Amazon isn’t quite ready to delve into all the details of what the actual on-board hardware looks like, though. Kimchi did tell me that the system uses more than one operating system and CPU architecture, though.
It’s the integration of all of those sensors, AI smarts and the actual design of the drone that makes the whole unit work. At some point, though, things will go wrong. The drone can easily handle a rotor that stops working, which is pretty standard these days. In some circumstances, it can even handle two failed units. And unlike most other drones, it can glide if necessary, just like any other airplane. But when it needs to find a place to land, its AI smarts kick in and the drone will try to find a safe place to land, away from people and objects — and it has to do so without having any prior knowledge of its surroundings.
To get to this point, the team actually used an AI system to evaluate more than 50,000 different configurations. Just the computational fluid dynamics simulations took up 30 million hours of AWS compute time (it’s good to own a large cloud when you want to build a novel, highly optimized drone, it seems). The team also ran millions of simulations, of course, with all of the sensors, and looked at all of the possible positions and sensor ranges — and even different lenses for the cameras — to find an optimal solution. “The optimization is what is the right, diverse set of sensors and how they are configured on the aircraft,” Kimchi noted. “You always have both redundancy and diversity, both from the physical domain — sonar versus photons — and the algorithmic domain.”
The team also ran thousands of hardware-in-the-loop simulations where all the flight services are actuating and all the sensors are perceiving the simulated environment. Here, too, Kimchi wasn’t quite ready to give away the secret sauce the team uses to make that work.
And the team obviously tested the drones in the real world to validate its models. “The analytical models, the computational models are very rich and are very deep, but they are not calibrated against the real world. The real world is the ultimate random event generator,” he said.

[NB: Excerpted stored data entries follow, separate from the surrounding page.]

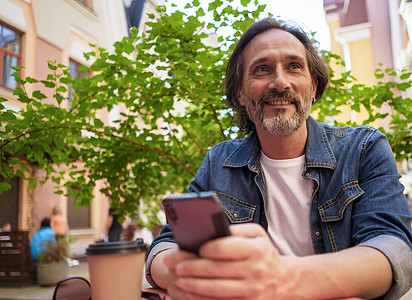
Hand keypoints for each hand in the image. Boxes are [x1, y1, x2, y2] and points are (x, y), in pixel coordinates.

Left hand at [163, 223, 301, 299]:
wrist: (284, 280)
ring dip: (193, 286)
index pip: (225, 248)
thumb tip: (213, 229)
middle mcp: (255, 271)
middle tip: (176, 265)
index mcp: (257, 250)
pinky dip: (203, 299)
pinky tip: (191, 293)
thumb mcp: (257, 234)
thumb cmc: (264, 252)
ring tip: (179, 280)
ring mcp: (251, 291)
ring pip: (216, 290)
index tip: (196, 248)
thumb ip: (236, 230)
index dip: (207, 248)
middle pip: (216, 270)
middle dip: (192, 268)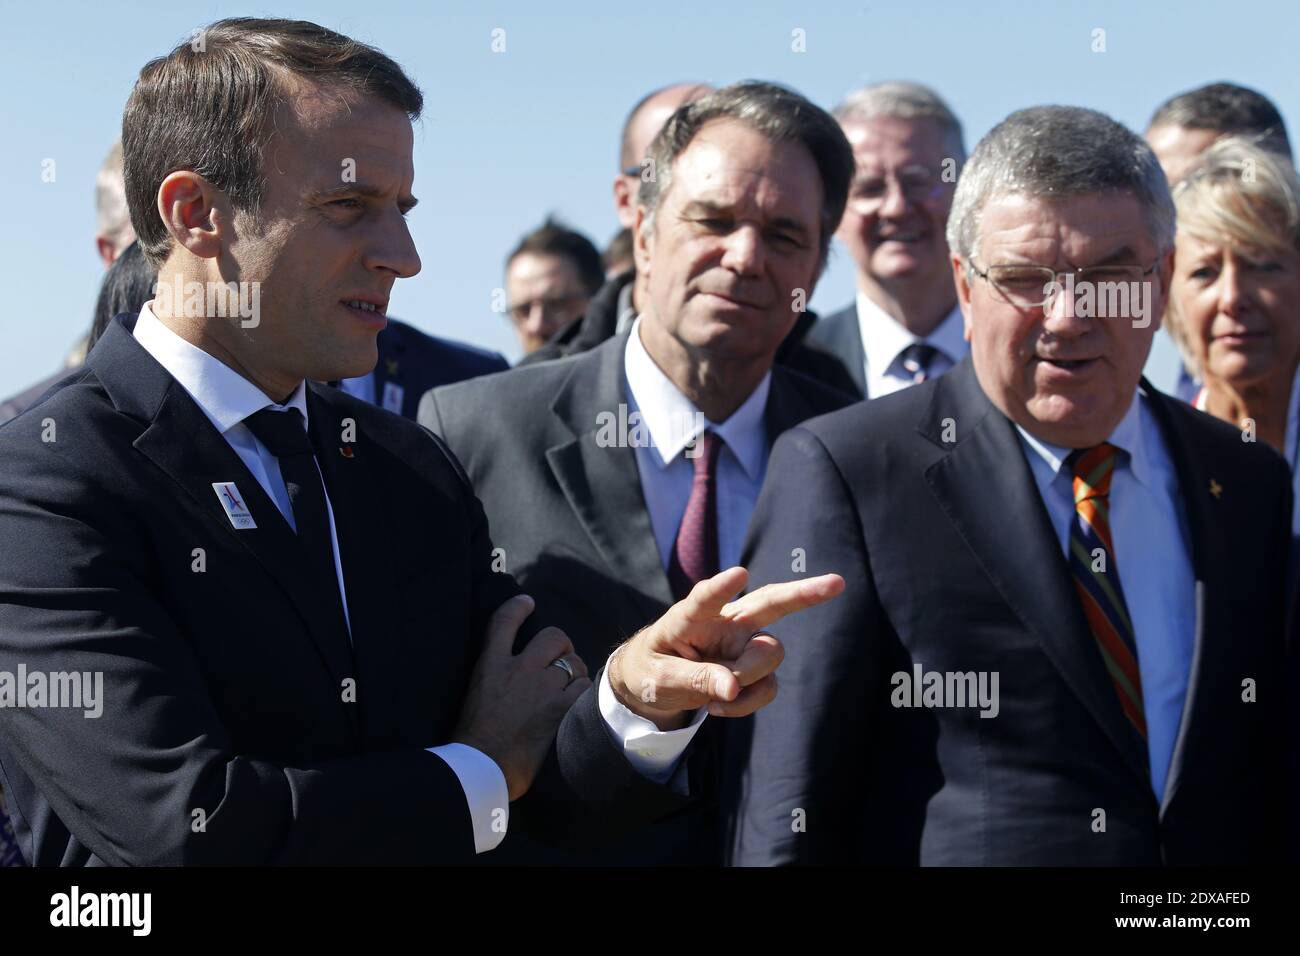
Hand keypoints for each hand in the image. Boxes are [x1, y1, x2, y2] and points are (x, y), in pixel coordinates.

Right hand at [452, 595, 591, 800]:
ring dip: (575, 672)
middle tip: (561, 657)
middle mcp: (518, 670)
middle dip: (561, 645)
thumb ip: (492, 678)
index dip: (518, 607)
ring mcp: (541, 688)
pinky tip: (578, 701)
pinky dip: (584, 692)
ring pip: (573, 663)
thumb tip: (506, 674)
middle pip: (553, 637)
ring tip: (570, 685)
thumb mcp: (473, 695)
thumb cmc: (471, 740)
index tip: (527, 602)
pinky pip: (584, 687)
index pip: (504, 621)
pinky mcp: (559, 709)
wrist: (482, 767)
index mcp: (490, 665)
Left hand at [608, 567, 843, 729]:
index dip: (721, 588)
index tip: (739, 575)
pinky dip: (749, 702)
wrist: (653, 684)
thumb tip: (733, 688)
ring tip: (717, 697)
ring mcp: (744, 643)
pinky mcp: (754, 667)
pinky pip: (768, 686)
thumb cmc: (652, 671)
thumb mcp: (659, 681)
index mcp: (690, 616)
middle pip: (770, 602)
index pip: (705, 599)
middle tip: (837, 583)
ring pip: (770, 654)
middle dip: (804, 594)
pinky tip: (722, 705)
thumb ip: (694, 680)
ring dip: (749, 679)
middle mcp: (725, 622)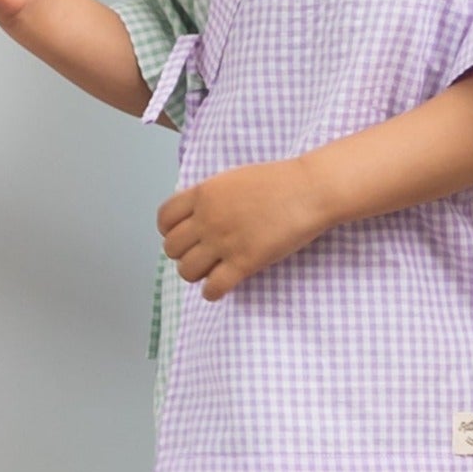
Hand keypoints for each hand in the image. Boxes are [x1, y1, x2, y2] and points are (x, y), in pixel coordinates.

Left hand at [157, 159, 332, 301]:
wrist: (308, 190)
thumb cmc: (278, 181)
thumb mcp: (233, 179)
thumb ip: (212, 197)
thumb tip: (197, 215)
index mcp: (203, 194)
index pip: (164, 218)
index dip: (169, 231)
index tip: (183, 236)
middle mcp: (207, 218)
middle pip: (172, 248)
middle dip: (183, 254)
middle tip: (200, 255)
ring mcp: (223, 241)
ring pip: (186, 271)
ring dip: (196, 274)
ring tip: (211, 271)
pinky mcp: (243, 262)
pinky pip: (212, 288)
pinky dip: (212, 292)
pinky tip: (221, 287)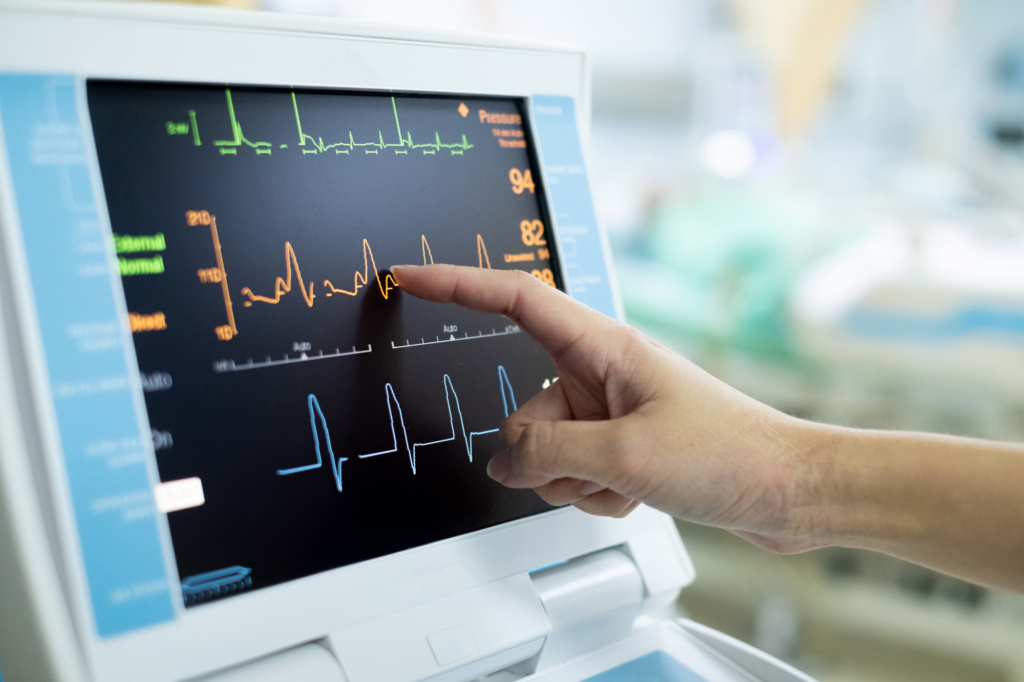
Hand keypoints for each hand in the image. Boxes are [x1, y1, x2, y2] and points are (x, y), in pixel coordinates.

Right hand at [392, 264, 821, 553]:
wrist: (789, 492)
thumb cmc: (730, 453)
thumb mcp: (623, 453)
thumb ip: (546, 453)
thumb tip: (504, 462)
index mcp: (604, 347)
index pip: (516, 300)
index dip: (458, 283)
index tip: (412, 276)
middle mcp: (601, 374)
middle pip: (524, 407)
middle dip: (542, 454)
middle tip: (590, 469)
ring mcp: (609, 413)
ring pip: (546, 450)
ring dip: (575, 480)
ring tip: (628, 481)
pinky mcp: (621, 446)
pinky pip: (573, 473)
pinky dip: (595, 493)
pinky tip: (639, 493)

It remains to be seen where the new drone will make its first deliveries. That’s a secret Amazon also isn’t quite ready to reveal yet. That will happen within the next few months, though. Amazon started drone deliveries in England a while back, so that’s an obvious choice, but there’s no reason the company could opt for another country as well. The U.S. seems like an unlikely candidate, given that the regulations there are still in flux, but maybe that’s a problem that will be solved by then, too. Either way, what once looked like a bit of a Black Friday stunt may just land in your backyard sooner than you think.